A deal in Paris would mark a legacy-defining achievement for US President Barack Obama, who has warned not to "condemn our children to a planet beyond their capacity to repair".
'High Ambition'
Leaders of vulnerable low-lying countries - who brought together more than 100 nations in a "high ambition coalition" at the talks, striving for the strongest possible language - have portrayed the Paris talks as the last chance to avoid the catastrophic consequences of rising temperatures.
Without joining together for immediate action, they had warned, greenhouse gas emissions would be certain to push the planet's ecosystem beyond the 2C tipping point. They appeared to have carried the day, as Fabius said the text would seek to keep the rise to "well below" 2 degrees Celsius and if possible to limit global warming to 1.5 degrees.
While scientists say national pledges thus far are still too little to prevent that happening, the agreement should set out a roadmap for steadily increasing or "ratcheting up" those measures in order to head off calamity. Fabius said those efforts would occur every five years.

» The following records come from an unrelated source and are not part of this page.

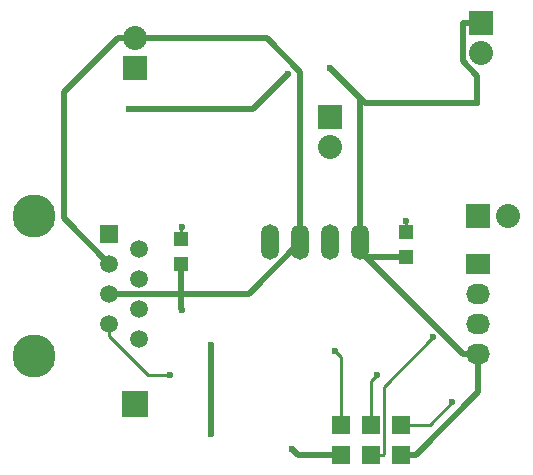
<source format=gbl>
G04 #@! TF.FileFunction,Copper,L2,Bot,Signal*
%FSLAX46Y46*%
G04 Gerber Fmt 4.6, Leading zero omitted, Abs format (unit mm)*
G04 Created by KiCad (PCBNEW 4.0.0-stable) date 2015 December 06, Sunday 20:59:24*
%MOMM*%
G01*
G04 APERTURE LIST*
%ADD10C,0.100000*%
%ADD11C,3.649980*%
%ADD12R,1.501140X1.501140*%
%ADD13C,1.501140*%
%ADD14R,2.032000X2.032000*%
%ADD15O,2.032000X2.032000*%
%ADD16R,2.032000X1.727200*%
%ADD17O,2.032000X1.727200*%
%ADD18R,2.235200X2.235200*%
%ADD19O,1.501140X2.999740*%
%ADD20R,1.198880X1.198880*%
%ADD21R,1.524000X1.524000*%
%ADD22C,0.600000*%
%ADD23C,0.500000*%
%ADD24C,0.250000*%
G04 APERTURE END LIST*
D10*
D11*
X127000000Y-119438520D03*
X127000000Y-107569100D03*
D12*
X133350000Y-109055000D03*
D13*
X135890000Y-110325000D03*
X133350000Y-111595000D03*
X135890000Y-112865000D03*
X133350000Y-114135000D03*
X135890000Y-115405000D03*
X133350000Y-116675000D03*
X135890000Y-117945000D03*
D14*
X152000000Y-99200000D03*
D15*
X152000000Y-101740000D03*
D14*
X164600000Y-107600000D03*
D15*
X167140000Y-107600000D03*
D14*
X135500000Y-95000000D03*
D15*
X135500000Y-92460000D03*
D16*
X164600000Y-111600000D03*
D17*
X164600000Y-114140000D03*
X164600000Y-116680000D03*
X164600000Y-119220000D03*
D14*
X164800000Y-91200000D03*
D15*
X164800000Y-93740000D03*
D18*
X135500000Y-123500000D03*
D19*
X154600000Y-109800000D03*
X152060000Y-109800000D03*
X149520000Y-109800000D03*
X146980000Y-109800000D03*
D20*
X158500000Y-108950980D03*
X158500000Y-111049020D03*
X139400000Y-109550980D03*
X139400000Y-111649020D03*
D21*
X152960000Y-125230000D03*
X152960000Y-127770000D03*
X155500000Y-125230000D03*
X155500000Y-127770000D03*
X158040000Y-125230000D03*
X158040000Y-127770000D03*
D22*
X142000000Y-126000000D03*
X142000000Y-118500000D03*
X139500000Y-115500000D03*
X141000000Y-92500000D03*
X162392365Y-123317365D03*
X152000000Y-95000000D03*
X164500000Y-98000000D03*
X148799988Y-127274989D03*
X160753458Y-117834142D03*
X138500000Y-121000000D03*
X135000000Y-98500000D03*
X148500000Y-95500000D03*
X158500000Y-108000000D03*
X139500000Y-108500000D03*
X152500000Y-119000000D03*
X156000000Y-121000000D03*
D23*
X142000000Y-118500000D02*
X142000000Y-126000000D01*
X139500000Y-115500000D02*
X139400000Y-115400000D01*
X139400000Y-115400000D02*
X139400000Y-114135000D01*
X139400000Y-111649020D02*
X139400000Y-114135000D01*
X139500000Y-114000000D02*
X139500000Y-114135000D01*
X139500000Y-114035000D02*
X139500000Y-114000000D01*
X139400000Y-114135000D02*
X139500000Y-114035000D01*
X149520000Y-109800000D02*
X149520000Y-95335998D01*
X149520000Y-95335998D02*
X146684002Y-92500000D01*
X146684002Y-92500000D02*
X141424264Y-92500000D01*
X141424264Y-92500000D02*
X141000000Y-92500000D01*
X135500000Y-92460000D02*
X140960000Y-92460000D01*
X140960000Y-92460000D02*
X141000000Y-92500000D01*
X133350000Y-111595000D02*
X129500000Y-107745000D01*
X129500000Y-107745000D02*
X129500000Y-97023160D01*
X129500000Y-97023160D02*
X134063160Y-92460000D01*
X134063160Y-92460000D02*
X135500000Y-92460000D01*
X149520000Y-109800000D02*
X149520000Y-109050700D01*
X149520000Y-109800000D02*
X149497887Y-109800000D01*
X149497887Y-109800000D02*
X145162887Y-114135000D01*
X145162887Y-114135000D02*
X139500000Y-114135000D01*
X139500000Y-114135000D02*
X134411466Y-114135000D01*
X134411466Y-114135000D02*
X133350000Y-114135000D01*
D24*
X158040000Y-125230000D02*
X160479730Y-125230000D01*
X160479730Y-125230000D02*
X162392365Y-123317365D01*
D23*
X158500000Y-111049020D02*
X155099720Y-111049020D01*
X155099720Y-111049020D02*
X155050700Y-111000000D01*
X155050700Y-111000000D02*
X155000000Y-111000000D01*
X155000000Y-111000000D02*
X154600000Y-109800000D01*
X158040000Y-127770000D02*
X159302000Y-127770000D01*
X159302000Y-127770000D02*
X164600000Y-122472000D01*
X164600000Y-122472000D02*
X164600000Y-120583600D01*
X164600000Y-120583600D02*
X164600000Y-119220000D01*
X154600000Y-109800000D02*
X154600000Y-110549300D01*
X154600000Y-110549300D02*
X163270700Y-119220000D01*
X163270700Y-119220000D02*
X164600000Y-119220000D01*
X152000000Y-95000000D02*
X154600000Y-97600000D01*
X154600000Y-97600000D02*
X154600000Y-109800000D01*
X164500000Y-98000000D02*
X155000000Y-98000000D01*
X155000000Y-98000000D02*
X152000000Y-95000000D01*
X164500000Y-98000000D02*
X164500000Y-95683682D01*
X164500000Y-95683682D02*
X163283999Y-94467681D01*
X163284000Y-91200000D02*
X164800000Y-91200000D01*
X163283999Y-94467681D02*
X163284000Y-91200000D01*
X152960000Y-127770000D02*
X149294999Y-127770000D01*
X149294999Y-127770000D02*
X148799988Y-127274989D01*
D24*
X155500000Y-127770000D02*
X156512000Y-127770000D01*
X156512000Y-127770000D02*
X156587001Y-127694999D01*
X156587001Y-127694999D02*
X156587001Y-122000599D01*
X156587001Y-122000599D02*
X160753458Y-117834142D01*
X138500000Y-121000000D02*
X136613534Y-121000000D01*
X136613534Y-121000000D02*
X133350000Y-117736466D01*
X133350000Y-117736466D02*
X133350000Y-116675000D01*
D23*
X148500000Y-95500000D02*
X145500000Y-98500000D01*
X145500000Y-98500000D02*
X135000000Y-98500000D01*
D24*
X158500000Y-108950980D02*
X158500000Y-108000000D01*
X139400000Y-109550980D02*
X139400000Y-108600000D01*
X139400000Y-108600000D02*
X139500000Y-108500000D01*
X152500000Y-119000000D02*
X152960000Y-119460000D01*
X152960000Y-119460000D02*
X152960000Y-125230000D01*
X155500000Y-125230000D02*
X155500000Y-121500000D01*
X155500000Y-121500000D02*
X156000000Y-121000000D01*
M02*

</source>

President Xi Jinping has promised that carbon dioxide emissions from China's rapidly developing economy will start falling from around 2030, and does not want to revisit the target. Delegates said China had also reasserted demands that developed nations do far more to curb greenhouse gas emissions, mostly the result of burning coal, gas and oil.
A final deal is expected to provide developing nations greater financial security as they wean themselves away from coal-fired power, and also suffer the financial consequences of a warming climate on the earth's flora and fauna.
It will set a "floor" for such funding at $100 billion a year, Fabius said, building on a 2009 pledge to provide at least that sum by 2020.